▶ WHAT IS BEING ASKED
Every line of the material must be written out again unchanged.

▶ GIVEN DATA
========================================================================

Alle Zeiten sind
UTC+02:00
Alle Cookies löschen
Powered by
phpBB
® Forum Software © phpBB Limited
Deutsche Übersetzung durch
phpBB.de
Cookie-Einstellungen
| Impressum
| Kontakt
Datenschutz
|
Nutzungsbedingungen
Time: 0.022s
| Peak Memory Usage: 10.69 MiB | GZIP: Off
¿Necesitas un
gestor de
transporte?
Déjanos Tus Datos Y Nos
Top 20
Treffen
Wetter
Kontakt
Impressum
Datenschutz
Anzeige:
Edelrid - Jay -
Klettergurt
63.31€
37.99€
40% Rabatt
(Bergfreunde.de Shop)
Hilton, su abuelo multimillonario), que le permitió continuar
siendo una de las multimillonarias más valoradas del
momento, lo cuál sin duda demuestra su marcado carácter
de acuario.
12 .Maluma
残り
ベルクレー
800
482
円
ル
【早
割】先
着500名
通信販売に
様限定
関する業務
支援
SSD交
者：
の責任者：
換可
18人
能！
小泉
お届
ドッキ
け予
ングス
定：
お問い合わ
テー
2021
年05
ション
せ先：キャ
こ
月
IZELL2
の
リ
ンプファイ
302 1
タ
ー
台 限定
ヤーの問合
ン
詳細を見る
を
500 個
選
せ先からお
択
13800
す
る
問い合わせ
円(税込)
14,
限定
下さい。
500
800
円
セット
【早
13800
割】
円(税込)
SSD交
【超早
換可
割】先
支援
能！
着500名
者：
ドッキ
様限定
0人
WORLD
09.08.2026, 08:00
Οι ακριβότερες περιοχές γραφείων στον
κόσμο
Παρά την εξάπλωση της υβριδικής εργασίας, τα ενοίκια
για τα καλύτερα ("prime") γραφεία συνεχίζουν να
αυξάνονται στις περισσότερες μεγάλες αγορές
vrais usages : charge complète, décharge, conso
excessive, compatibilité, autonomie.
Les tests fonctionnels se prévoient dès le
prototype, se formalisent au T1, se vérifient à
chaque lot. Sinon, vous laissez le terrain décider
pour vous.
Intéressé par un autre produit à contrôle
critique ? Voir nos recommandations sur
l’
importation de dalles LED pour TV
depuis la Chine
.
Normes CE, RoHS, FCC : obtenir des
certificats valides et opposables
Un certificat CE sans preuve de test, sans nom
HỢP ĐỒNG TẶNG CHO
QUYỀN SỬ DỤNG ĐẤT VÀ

========================================================================

▶ SOLUTION BELOW
Alle Zeiten sind
UTC+02:00
Alle Cookies löschen
Powered by
phpBB
® Forum Software © phpBB Limited
Deutsche Übersetzung durch
phpBB.de
Cookie-Einstellungen
| Impressum
| Kontakt
Datenschutz
|
Nutzungsbedingungen
Time: 0.022s
| Peak Memory Usage: 10.69 MiB | GZIP: Off
¿Necesitas un
gestor de
transporte?
Déjanos Tus Datos Y Nos
Top 20
Treffen
Wetter
Kontakt
Impressum
Datenschutz
Anzeige:
Edelrid - Jay -
Klettergurt
63.31€
37.99€
40% Rabatt
(Bergfreunde.de Shop)
Hilton, su abuelo multimillonario), que le permitió continuar
siendo una de las multimillonarias más valoradas del
momento, lo cuál sin duda demuestra su marcado carácter
de acuario.
12 .Maluma
残り
ベルクレー
800
482
円
ル
【早
割】先
着500名
通信販売に
様限定
関する業務
支援
SSD交
者：
の責任者：
換可
18人
能！
小泉
お届
ドッキ
け予
ングス
定：
お問い合わ
テー
2021
年05
ション
せ先：キャ
こ
月
IZELL2
の
リ
ンプファイ
302 1
タ
ー
台 限定
ヤーの問合
ン
詳細を見る
を
500 個
選
せ先からお
択
13800
す
る
問い合わせ
円(税込)
14,
限定
下さい。
500
800
円
セット
【早
13800
割】
円(税込)
SSD交
【超早
換可
割】先
支援
能！
着500名
者：
ドッキ
様限定
0人
WORLD
09.08.2026, 08:00
Οι ακριβότερες περιοχές γραφείων στον
κόσμο
Παρά την εξάπλωση της υβριδικής εργασίας, τα ενοίκια
για τα καλύτερα ("prime") γραφεία συνεχίζουν να
αυξάνονται στις περισσότερες μεγάλες αγορές
vrais usages : charge complète, décharge, conso
excessive, compatibilité, autonomie.
Les tests fonctionnels se prévoient dès le
prototype, se formalisent au T1, se vérifient à
chaque lot. Sinon, vous laissez le terrain décider
pour vous.
Intéressé par un autre produit à contrôle
critique ? Voir nos recommandations sur
l’
importation de dalles LED pour TV
depuis la Chine
.
Normes CE, RoHS, FCC : obtenir des
certificats valides et opposables
Un certificat CE sans preuve de test, sans nom
HỢP ĐỒNG TẶNG CHO
QUYỀN SỬ DỤNG ĐẤT VÀ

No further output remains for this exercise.